# Simple Solution to Feature Selection Problems

We discuss a new approach for selecting features from a large set of features, in an unsupervised machine learning framework. In supervised learning such as linear regression or supervised clustering, it is possible to test the predicting power of a set of features (also called independent variables by statisticians, or predictors) using metrics such as goodness of fit with the response (the dependent variable), for instance using the R-squared coefficient. This makes the process of feature selection rather easy.

Here this is not feasible. The context could be pure clustering, with no training sets available, for instance in a fraud detection problem. We are also dealing with discrete and continuous variables, possibly including dummy variables that represent categories, such as gender. We assume that no simple statistical model explains the data, so the framework here is model-free, data-driven. In this context, traditional methods are based on information theory metrics to determine which subset of features brings the largest amount of information. A classic approach consists of identifying the most information-rich feature, and then grow the set of selected features by adding new ones that maximize some criterion. There are many variants to this approach, for instance adding more than one feature at a time, or removing some features during the iterative feature selection algorithm. The search for an optimal solution to this combinatorial problem is not computationally feasible if the number of features is large, so an approximate solution (local optimum) is usually acceptable, and accurate enough for business purposes.

Review of popular methods

We focus here on the metric used to assess how information-rich a feature (or a set of features) is, as this is the key to find the best features in your data set. Features may be be correlated, or redundant. The same is true with observations.

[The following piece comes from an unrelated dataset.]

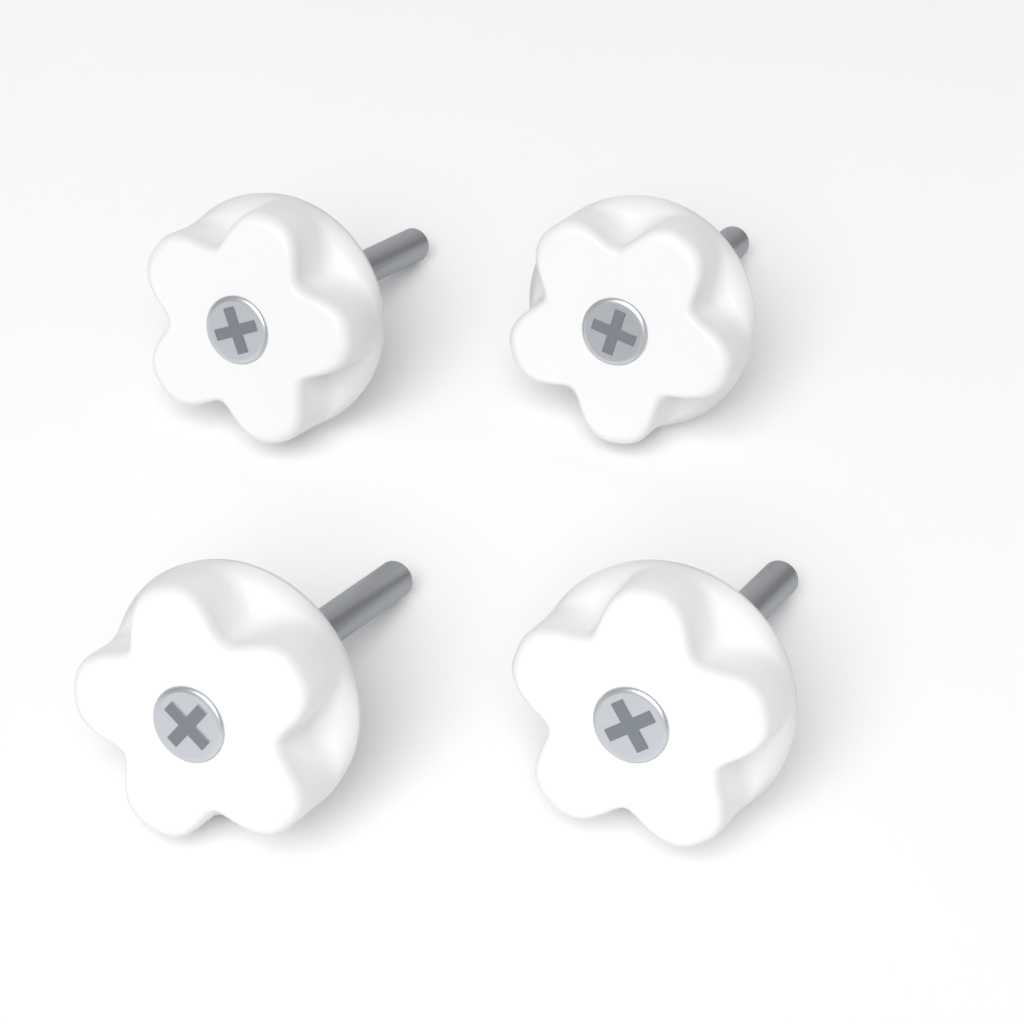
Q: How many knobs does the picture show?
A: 4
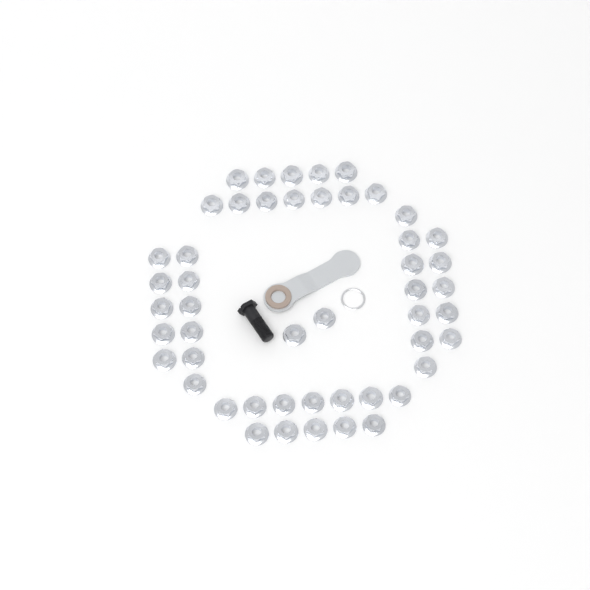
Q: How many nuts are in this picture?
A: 49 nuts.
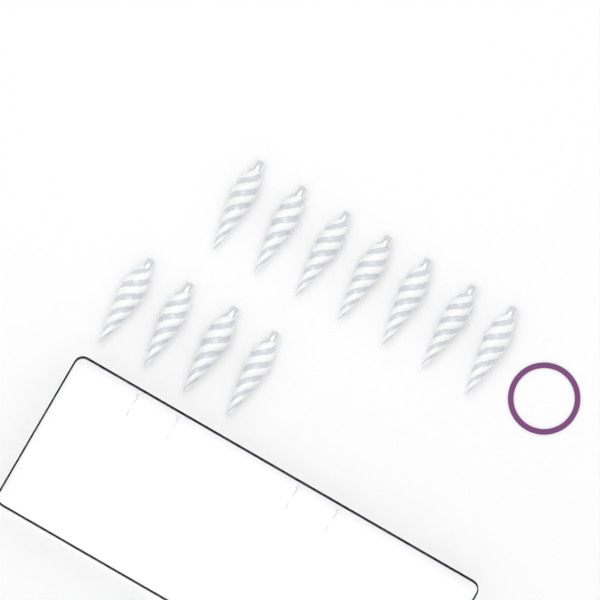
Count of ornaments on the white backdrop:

A fairly comprehensive review on this topic can be found here. The simplest, probably oldest metric to measure the quantity of information associated with a feature, is the Shannon entropy, see here. It can be extended to measure the quantity of information associated with a set of features, see this article on joint entropy. However, this applies to discrete features only. It has also been generalized to continuous features: it is then called differential entropy. However this metric is scale-dependent, and model-dependent. Though in practice, in a model-free context, any statistical distribution can be replaced by the empirical distribution computed on the observations, or using the observed empirical percentiles.

Another popular metric is the Akaide information criterion. It was introduced in 1973, in what became one of the most popular scientific articles of all times — in the top 100 citation index as of 2014. However, it is related to the likelihood function, and thus model-dependent. Related and somewhat equivalent to this criterion is the Kullback-Leibler divergence, but again having the same issue of being model-dependent.

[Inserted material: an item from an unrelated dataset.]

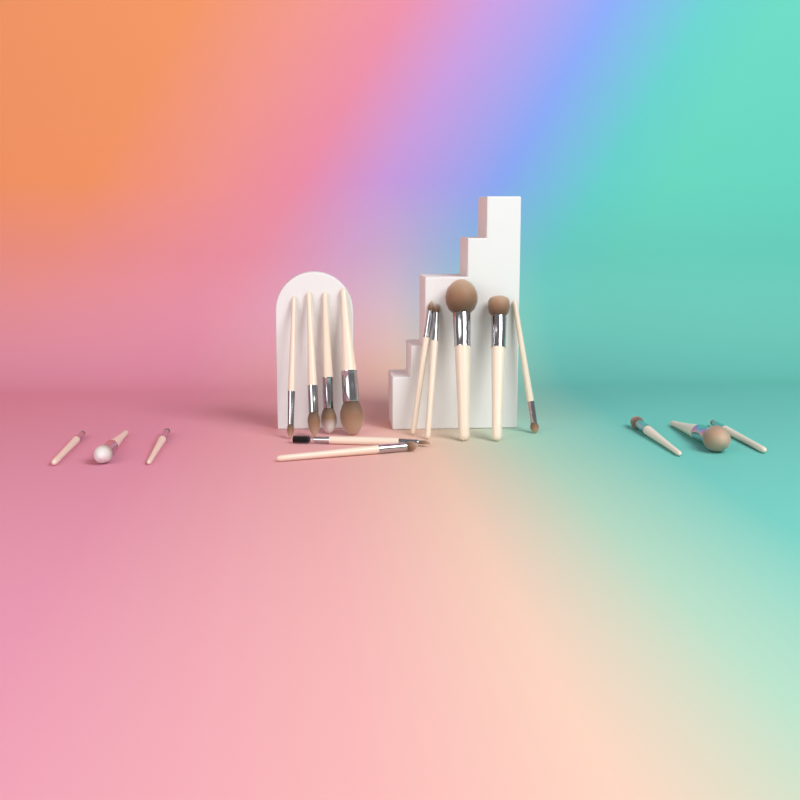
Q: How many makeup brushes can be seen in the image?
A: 17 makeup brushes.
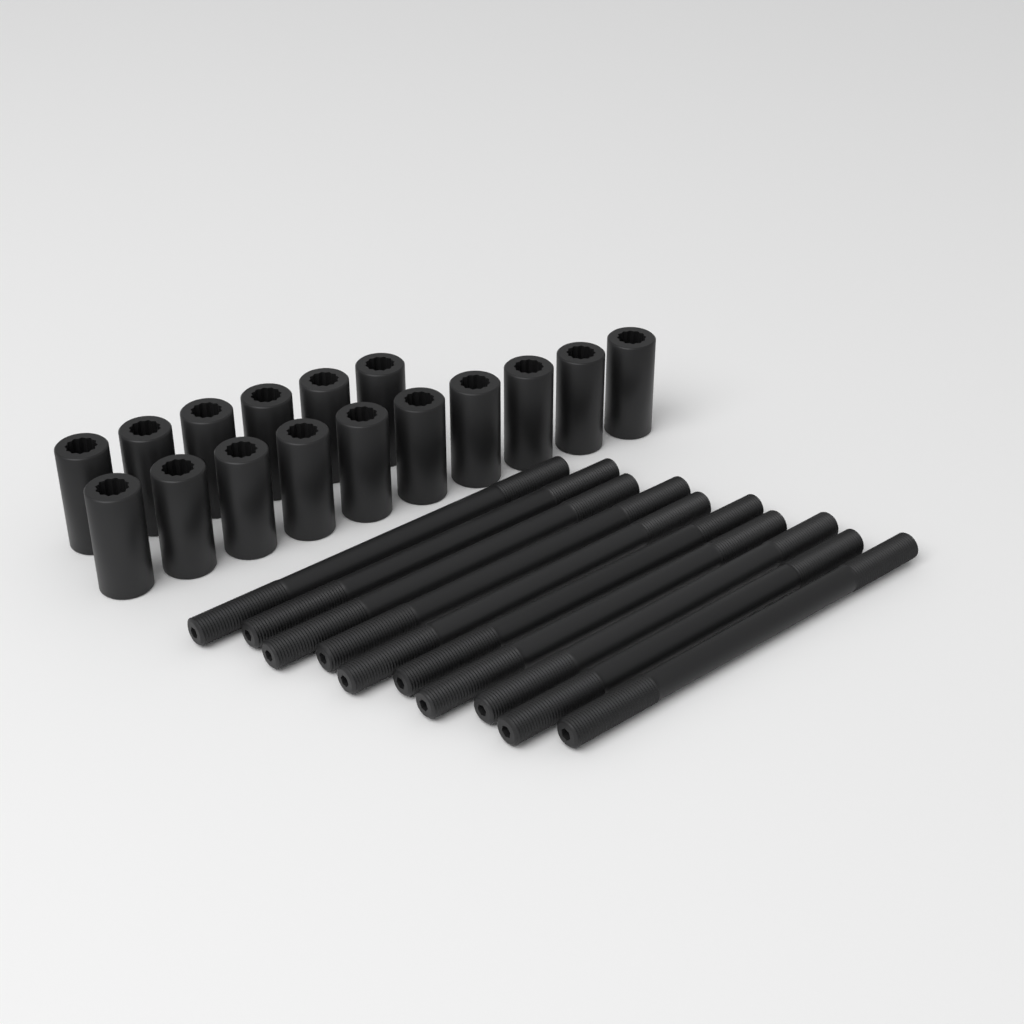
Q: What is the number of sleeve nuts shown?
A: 16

In my more recent article on fast combinatorial feature selection (see here and in my Wiley book, page 224) I propose a data-driven, synthetic metric, called the predictive power of a feature.

New idea for feature selection

The idea is to add an artificial dependent variable (the response) to your data set, and perform feature selection as if you were dealing with a linear regression problem. That is, the criterion to select the features, would be based on a metric such as the residual error or R-squared, rather than using some kind of entropy metric. In short, you turn your problem into a problem of model fitting in a predictive analytics setting, which is easier. Another benefit is that the residual error or R-squared is not sensitive to changes in scale (re-scaling some variables) in your data set. Categorical variables such as gender can be replaced by dummy variables taking two values: 0 and 1. It also easily allows for cross-validation, selecting the features based on a subset of observations (the training set) and testing performance on the remaining data  (the control set.)

All the regression coefficients could be set to 1 in the full model (involving all the features) to build the artificial response. Goodness-of-fit (e.g. R-square) is measured when an actual regression is performed on a subset of features. Features can be added one at a time as long as the goodness-of-fit metric continue to improve significantly when adding new features (by selecting features most efficiently accomplishing this goal), until you reach a pre-set, usually small number of “optimal” features.

Or you could test a large number of randomly generated regression coefficients for the response (via Monte Carlo simulations), and focus on those sets of regression coefficients that provides the best (or good enough) fit on a small set of features, still using the same goodness-of-fit criterion at each iteration, when selecting a new feature.

Testing on a dataset with known theoretical entropy

We illustrate here the concept explained in the previous section, on an artificial data set with known theoretical entropy attached to each feature. For simplicity, the data set has only two features. The data set consists of the first n = 47 digits of two numbers X(1) and X(2), expressed in two different bases: the digits of X(1) in base b(1), and the digits of X(2) in base b(2). The theoretical entropy attached to each feature is proportional to the logarithm of the base used for the feature in question. Using a number of digits (the number of observations) n larger than 50 causes accuracy issues  (wrong digits) unless one uses high precision computing. This is discussed in details in my book Applied Stochastic Processes, Chaos Modeling, and Probabilistic Properties of Numeration Systems: see chapter 11.

We selected two numbers and bases causing some noticeable correlation between the two features, in order to better simulate a realistic data set. Auto-correlations within each feature were also strong. Our parameters are:

X(1) = log(3/2) , X(2) = SQRT(1/2), b(1) = 1.7, b(2) = 2.0.

Note that by using very large bases, you could produce observations (digits) that are very long, simulating actual continuous data, as opposed to binary data in this example. But then, you face again the accuracy issue (correctly computing the digits) described above.

Even with this small dataset, the classical Shannon entropy computed on the dataset, is equivalent to the theoretical entropy, in terms of deciding which feature is best. We also created an artificial response Y as discussed in the previous section, namely

Y = a(1) * Feature(1) + a(2) * Feature(2)

with the regression coefficients a(1) and a(2) set to 1.

We then computed the correlations c(1) between Y and Feature(1), and c(2) between Y and Feature(2). In most cases (we tested with various numbers and various bases) the highest correlation corresponds to the feature with the highest entropy, thus proving compatibility with an entropy-based approach on a data set with no dependent variable. In the few cases where this was not true, it was because the bases b(1) and b(2) were very close to each other, and the entropy values almost identical for the two features. Even in that case, the two correlations were also very close to each other. In that case, picking one feature over the other does not make a difference. Moreover, the approach discussed here is model-free, data-driven. Also unlike data reduction techniques such as PCA (principal component analysis) or data compression, this approach preserves the original features: it does not transform and recombine them, making it easier for interpretation purposes.